Donnaly Does Dinner: Chicken and Stuff

After setting off the fire alarm last week frying up some Spam and eggs, I decided to give the kitchen another shot. Cooking for one person was never my specialty–have your heard of my mom’s parties? But I did what I do best when it come to food: threw some sh*t together and hoped it was palatable. I find that my best cooking comes post-workout, as I don’t want to waste all that hard work! I defrosted some chicken before I did Insanity and here’s what came out:

photo (10)

Baked chicken seasoned with jerk seasoning and cayenne pepper, roasted cherry tomatoes and French strings beans, and roasted red pepper and basil quinoa/brown rice blend

After defrosting the chicken, I put it in a pan over some foil. Drizzled it with olive oil, cayenne pepper, and jerk seasoning. Turned the pieces over and repeated. Then I covered the chicken with another sheet of foil and baked it for 10 minutes at 350 degrees. I turned the pieces over and added the baby tomatoes and strings beans to the pan, drizzled some olive oil on those and baked for another 13 minutes.
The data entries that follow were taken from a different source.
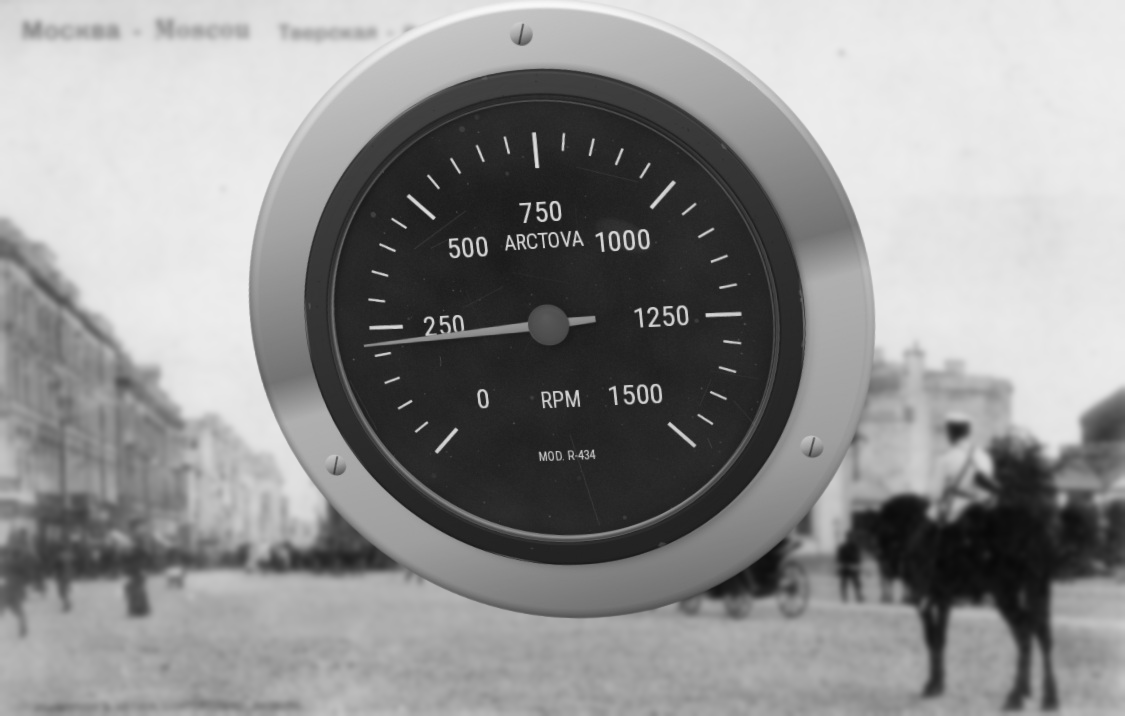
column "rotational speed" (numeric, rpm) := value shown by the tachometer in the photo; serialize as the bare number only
225
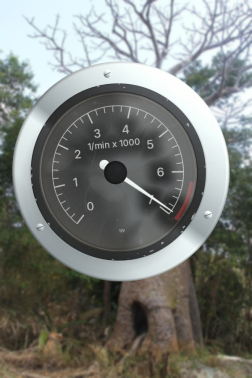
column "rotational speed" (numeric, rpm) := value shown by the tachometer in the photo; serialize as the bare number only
6900
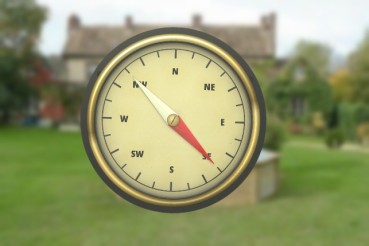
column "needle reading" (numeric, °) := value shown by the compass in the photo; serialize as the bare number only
135
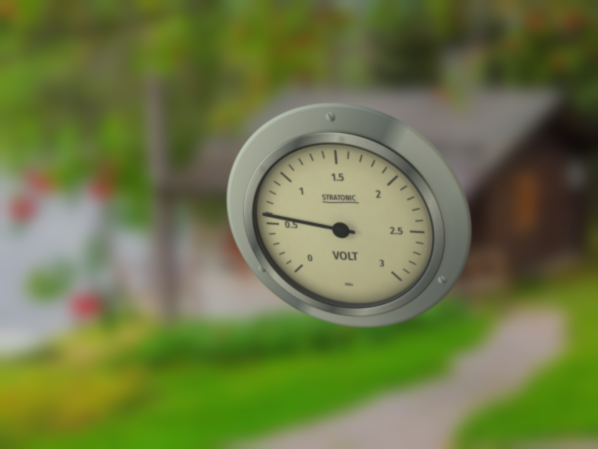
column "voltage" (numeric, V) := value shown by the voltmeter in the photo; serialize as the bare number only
0.6
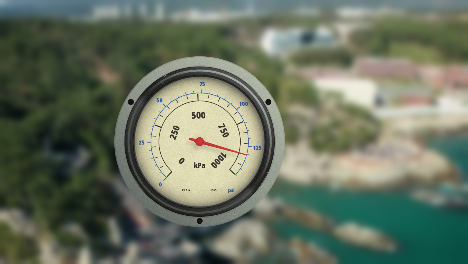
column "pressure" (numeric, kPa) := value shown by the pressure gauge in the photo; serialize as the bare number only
900
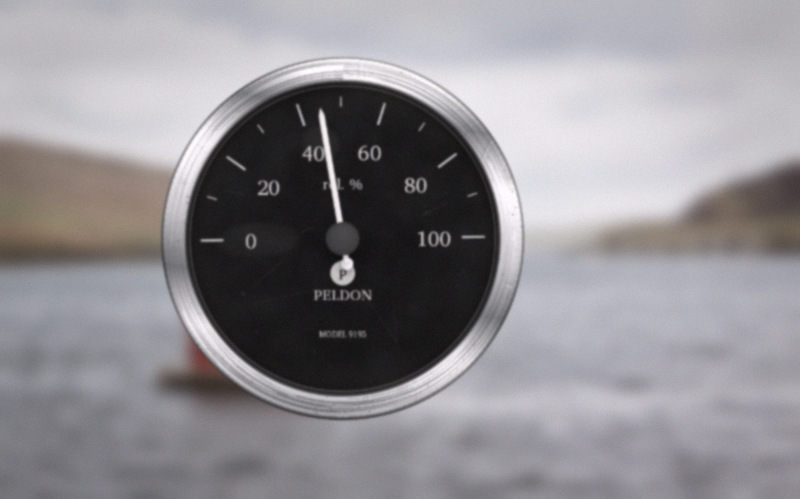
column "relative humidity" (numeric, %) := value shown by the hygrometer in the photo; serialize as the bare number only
45
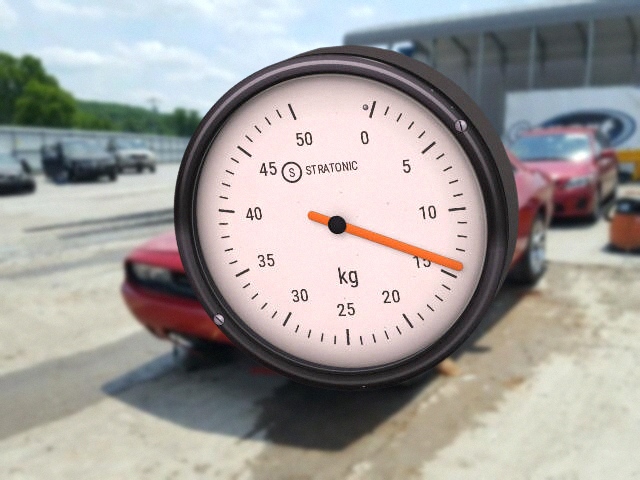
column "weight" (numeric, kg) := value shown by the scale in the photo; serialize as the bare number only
14
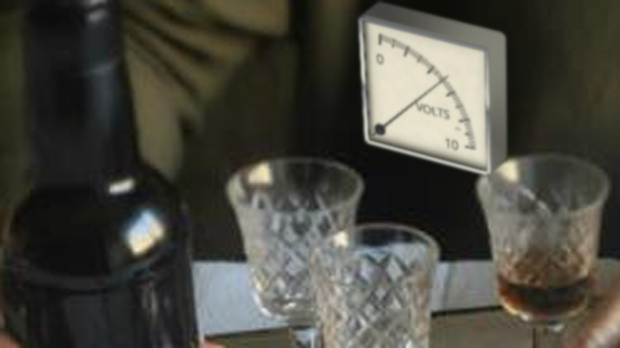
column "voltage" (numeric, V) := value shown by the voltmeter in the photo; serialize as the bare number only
5
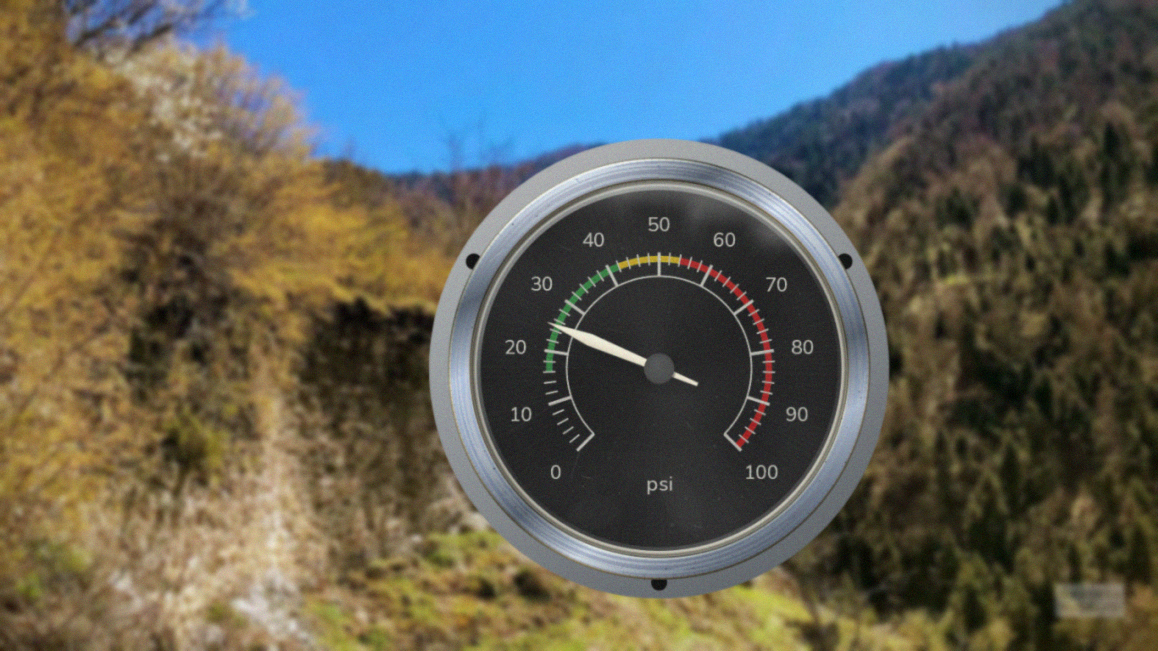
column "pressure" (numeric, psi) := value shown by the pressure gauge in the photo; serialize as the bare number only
25
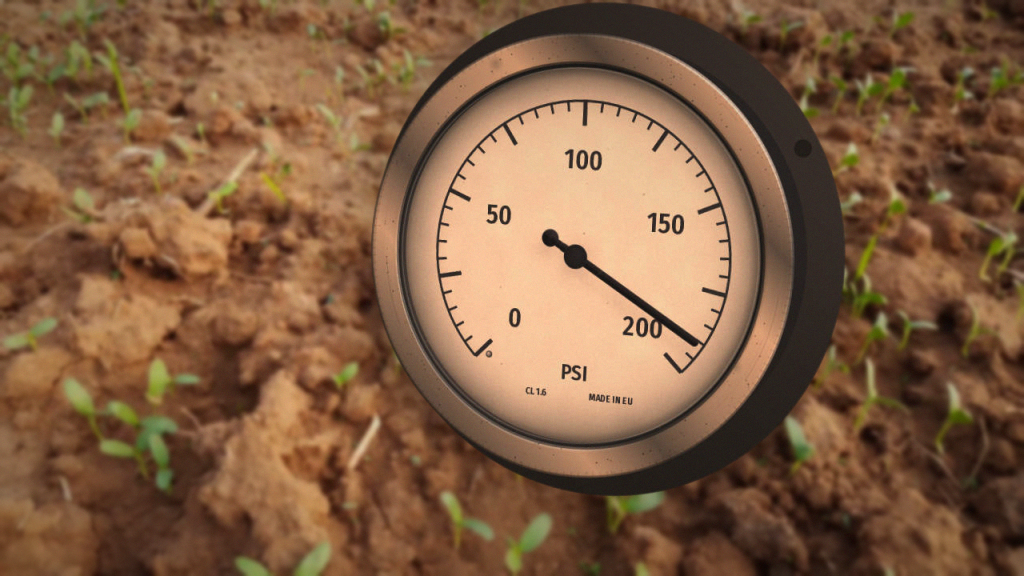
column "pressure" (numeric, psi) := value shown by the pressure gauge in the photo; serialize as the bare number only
190
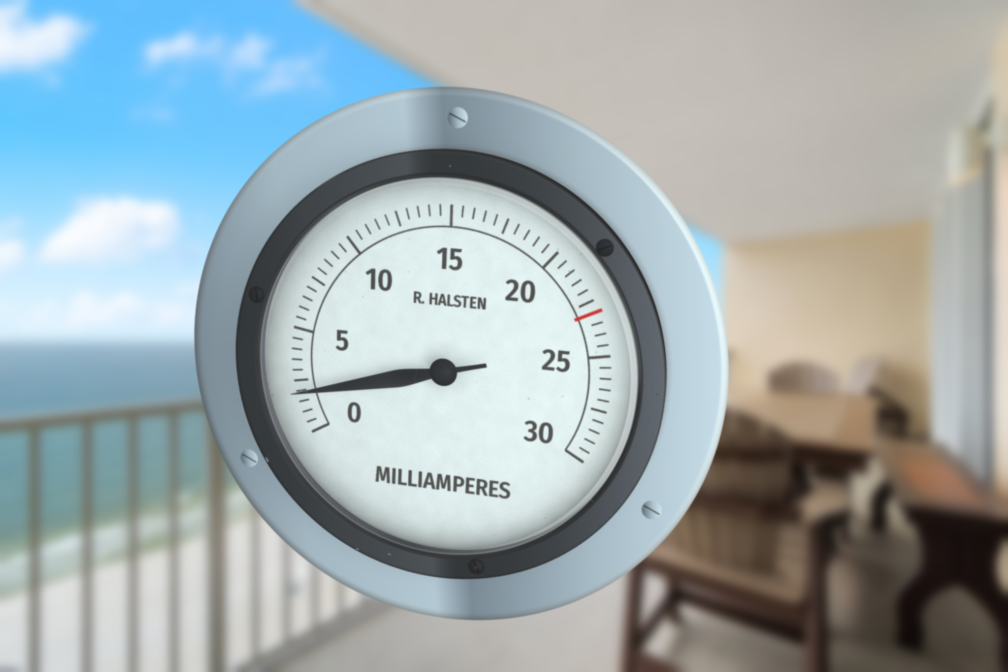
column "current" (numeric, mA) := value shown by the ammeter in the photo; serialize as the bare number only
2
For the quinoa/brown rice blend, I just followed the directions on the box! 1 3/4 cup water, 1 teaspoon of olive oil and the blend in a small saucepan. Brought that to a boil, added the packet of seasoning, and left it on a medium boil for 14 minutes. Turned off the heat and covered it for another 5 minutes. Voila!

If I die from food poisoning tomorrow, do not attempt to make this!